«La télévision connectée, c'est un tsunami qui se prépare», a lâché Frédéric Mitterrand le 8 avril dernier au cours du MIP TV, à Cannes. Le ministre de la Communication, qui avance le chiffre de 70% de téléviseurs connectés sur l'ensemble des ventes en 2013, prend acte d'un phénomène qui risque de prendre de court bien des opérateurs. Car la «connected TV», comme on dit outre-Atlantique, précipite le petit écran de salon dans une jungle ouverte aux géants du Web.
Comme le disait Nicolas de Tavernost, le président de M6, au cours d'un colloque du CSA le 28 avril, bienvenue alors dans le monde de «l'hyperchoix» démultipliant le risque de piratage avec des milliers de vidéos accessibles.
Pour les diffuseurs, il s'agira alors non seulement de défendre des «marques fortes», comme dit Rémy Pflimlin, le patron de France Télévisions, mais aussi de leur donner une nouvelle vie avec des «widgets» ou des contenus enrichis. «Le service public doit jouer le rôle de porte-drapeau de la création française», proclame Rémy Pflimlin, en espérant, comme Bertrand Meheut, le patron de Canal+, que le consommateur sera toujours sensible aux lignes éditoriales. Une ligne qui sera d'autant plus suivie que les programmes proposés ne reposeront pas sur l'acquisition de droits internationaux que peuvent convoiter les Google, Yahoo ou Apple mais sur des contenus «distinctifs, exclusifs et locaux». Entendez le sport et la fiction française ou européenne.
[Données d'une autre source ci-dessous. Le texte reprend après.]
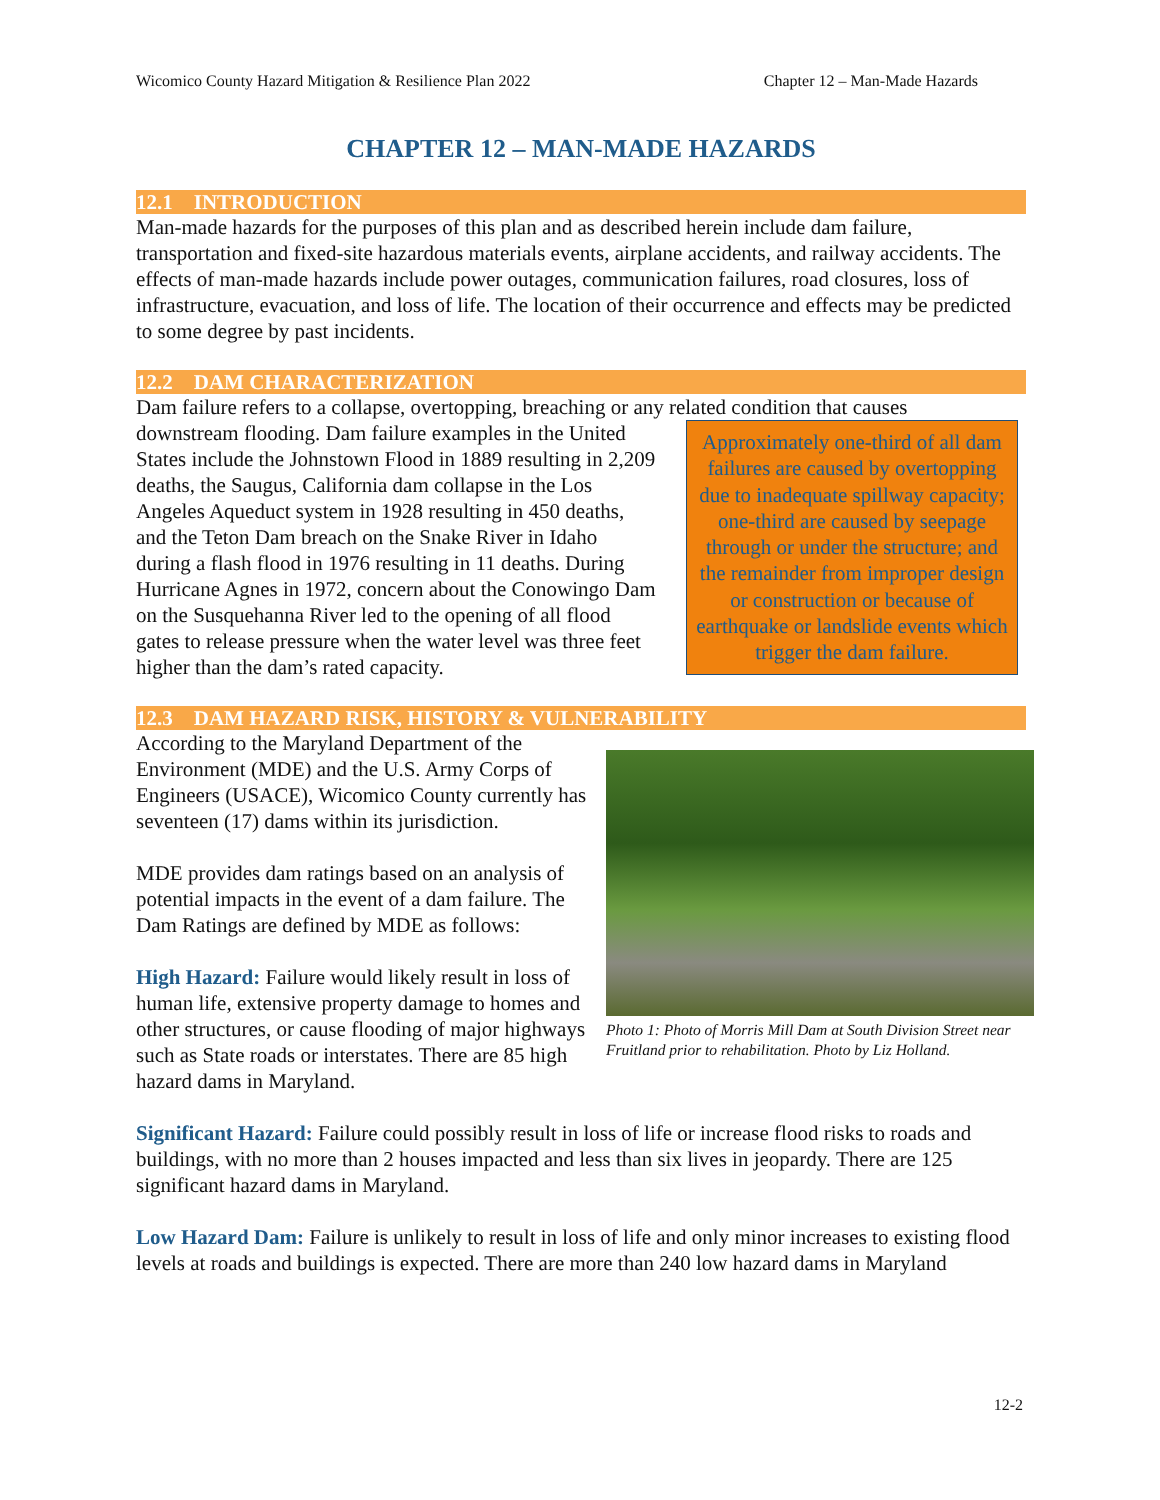Wicomico County Hazard Mitigation & Resilience Plan 2022 Chapter 12 – Man-Made Hazards
CHAPTER 12 – MAN-MADE HAZARDS
12.1 INTRODUCTION
Man-made hazards for the purposes of this plan and as described herein include dam failure, transportation and fixed-site hazardous materials events, airplane accidents, and railway accidents. The effects of man-made hazards include power outages, communication failures, road closures, loss of infrastructure, evacuation, and loss of life. The location of their occurrence and effects may be predicted to some degree by past incidents.
12.2 DAM CHARACTERIZATION
Dam failure refers to a collapse, overtopping, breaching or any related condition that causes
Approximately one-third of all dam failures are caused by overtopping due to inadequate spillway capacity; one-third are caused by seepage through or under the structure; and the remainder from improper design or construction or because of earthquake or landslide events which trigger the dam failure.
downstream flooding. Dam failure examples in the United States include the Johnstown Flood in 1889 resulting in 2,209 deaths, the Saugus, California dam collapse in the Los Angeles Aqueduct system in 1928 resulting in 450 deaths, and the Teton Dam breach on the Snake River in Idaho during a flash flood in 1976 resulting in 11 deaths. During Hurricane Agnes in 1972, concern about the Conowingo Dam on the Susquehanna River led to the opening of all flood gates to release pressure when the water level was three feet higher than the dam’s rated capacity.
12.3 DAM HAZARD RISK, HISTORY & VULNERABILITY
Photo 1: Photo of Morris Mill Dam at South Division Street near Fruitland prior to rehabilitation. Photo by Liz Holland.
According to the Maryland Department of the Environment (MDE) and the U.S. Army Corps of Engineers (USACE), Wicomico County currently has seventeen (17) dams within its jurisdiction.
MDE provides dam ratings based on an analysis of potential impacts in the event of a dam failure. The Dam Ratings are defined by MDE as follows:
High Hazard: Failure would likely result in loss of human life, extensive property damage to homes and other structures, or cause flooding of major highways such as State roads or interstates. There are 85 high hazard dams in Maryland.
Significant Hazard: Failure could possibly result in loss of life or increase flood risks to roads and buildings, with no more than 2 houses impacted and less than six lives in jeopardy. There are 125 significant hazard dams in Maryland.
Low Hazard Dam: Failure is unlikely to result in loss of life and only minor increases to existing flood levels at roads and buildings is expected. There are more than 240 low hazard dams in Maryland
12-2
Une charte entre diffuseurs et constructeurs ?
Bien sûr, les opérateurs historiques attendent aussi un coup de pouce pour obtenir une neutralité fiscale et réglementaire en Europe devant ces «pure players» sans toit ni loi. Face à Google TV ou Apple TV, dont le siège social européen est établi en Irlande ou au Luxembourg, le patron de TF1 Nonce Paolini réclame que l'on mette «les acteurs sur un pied d'égalité».
Michel Boyon, président du CSA, ne peut que constater son impuissance en se proposant d'être une institution de dernière instance n'intervenant qu'en cas de manquement ou de conflit professionnel: «C'est le marché qui décidera.» Autrement dit, les divers acteurs sont invités à s'autoréguler. À travers une charte, les diffuseurs se proposent d'édifier des règles de comportement avec les constructeurs. Pas question pour TF1 d'accepter, par exemple, que l'alliance entre Yahoo et Samsung aboutisse à imposer des widgets du portail Internet en surimpression d'un programme de la Une.
Frédéric Miterrand a nommé une mission pour y voir plus clair, d'ici à l'été. Même si le tsunami annoncé se mue au final en lente montée des eaux, cela peut toujours aider à mieux appréhender la délinéarisation de la consommation TV.